- [About this task] Word for word, transcribe the data below from the line with "hfov_deg: 81.7" to the line with "f_number: 2.2", keeping both of those lines.

- [Extracted material]

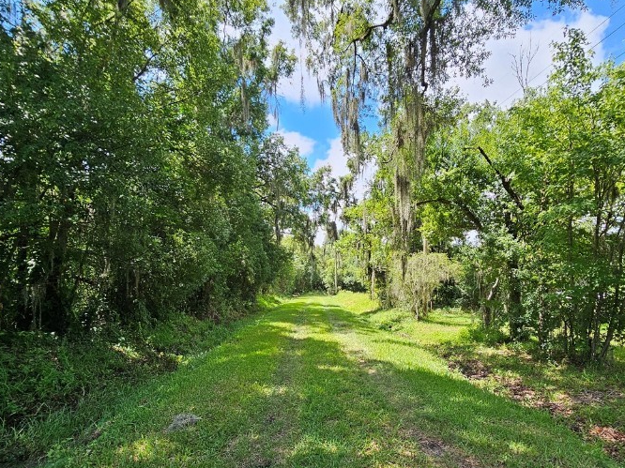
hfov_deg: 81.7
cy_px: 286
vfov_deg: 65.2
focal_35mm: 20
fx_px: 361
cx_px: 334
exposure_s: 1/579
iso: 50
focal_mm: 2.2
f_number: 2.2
---
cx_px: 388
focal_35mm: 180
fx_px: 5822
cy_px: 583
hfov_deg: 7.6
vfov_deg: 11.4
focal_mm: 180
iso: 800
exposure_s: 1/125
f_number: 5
...
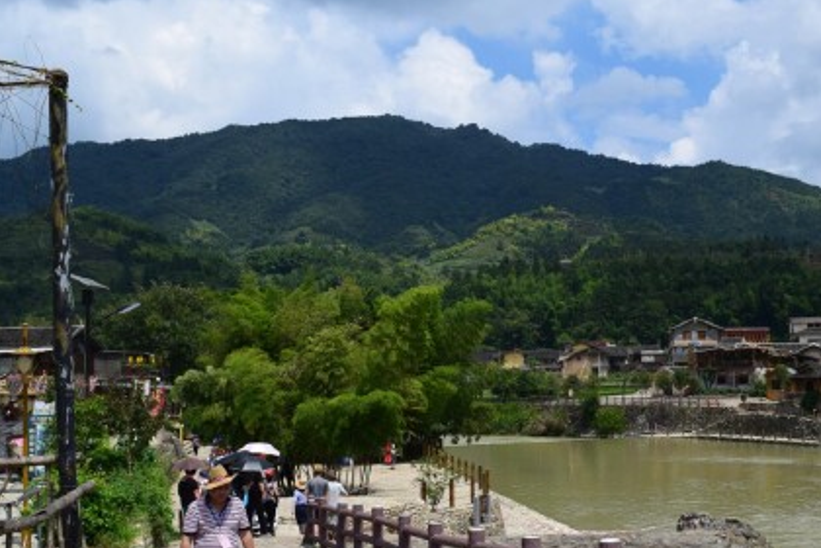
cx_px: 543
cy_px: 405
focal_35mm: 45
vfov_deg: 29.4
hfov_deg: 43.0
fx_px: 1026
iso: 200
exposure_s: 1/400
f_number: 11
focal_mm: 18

- [Reply]
hfov_deg: 81.7
cy_px: 286
vfov_deg: 65.2
focal_35mm: 20
fx_px: 361
cx_px: 334
exposure_s: 1/579
iso: 50
focal_mm: 2.2
f_number: 2.2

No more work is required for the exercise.